Expected rate of return is the factor most people (61 per cent) with GBP50,000 or more to invest consider important when choosing an investment provider, according to a survey by fixed rate bond provider, Minerva Lending.
Perhaps surprisingly, just under half (49 per cent) of those polled said past performance was an important factor for them, putting it in second place on the due diligence checklist for investors when choosing an investment provider.
Meanwhile, two in five (41 per cent) investors polled said the ability to monitor performance and returns online was important to them, underlining the need for investment providers to provide real-time dashboards and reporting in the digital age.
The tie-in period of an investment, namely how long before people can access their money again, was considered an important factor by just under four in 10 (37 per cent) active investors.

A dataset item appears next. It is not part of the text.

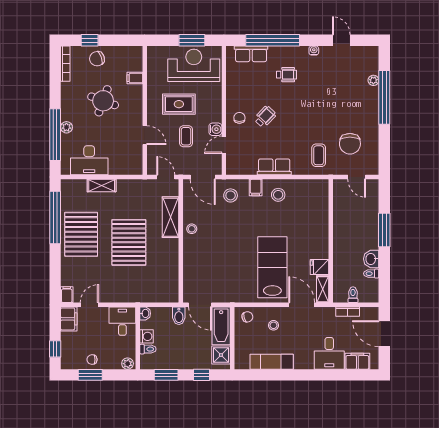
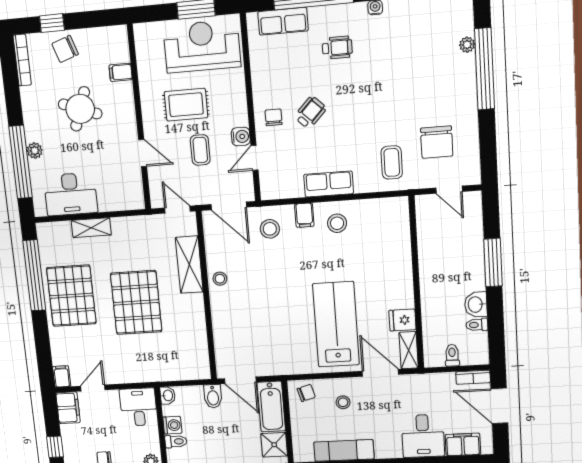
bookcase: (348, 312) -> (473, 377), moved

Perhaps surprisingly, customer service levels were important for just over a quarter (27 per cent) of respondents, suggesting hard numbers matter more for investors than the soft touch. Meanwhile, for an investment provider to be ethical was considered important by just one in every 10 (9 per cent) investors.
Ross Andrews, director, Minerva Lending, says: “Anticipated headline returns clearly carry a lot of weight for investors when searching for investment providers. Perhaps more surprising is that only half of the investors we polled considered past performance to be an important factor when choosing a provider. While some see track record as a fair gauge of future performance, for others the past is clearly in the past and has little bearing whatsoever on likely returns.
“What this research also reveals is that investment providers should not compromise on their reporting, but enable people to effortlessly monitor their investments. In the digital age, that’s key.”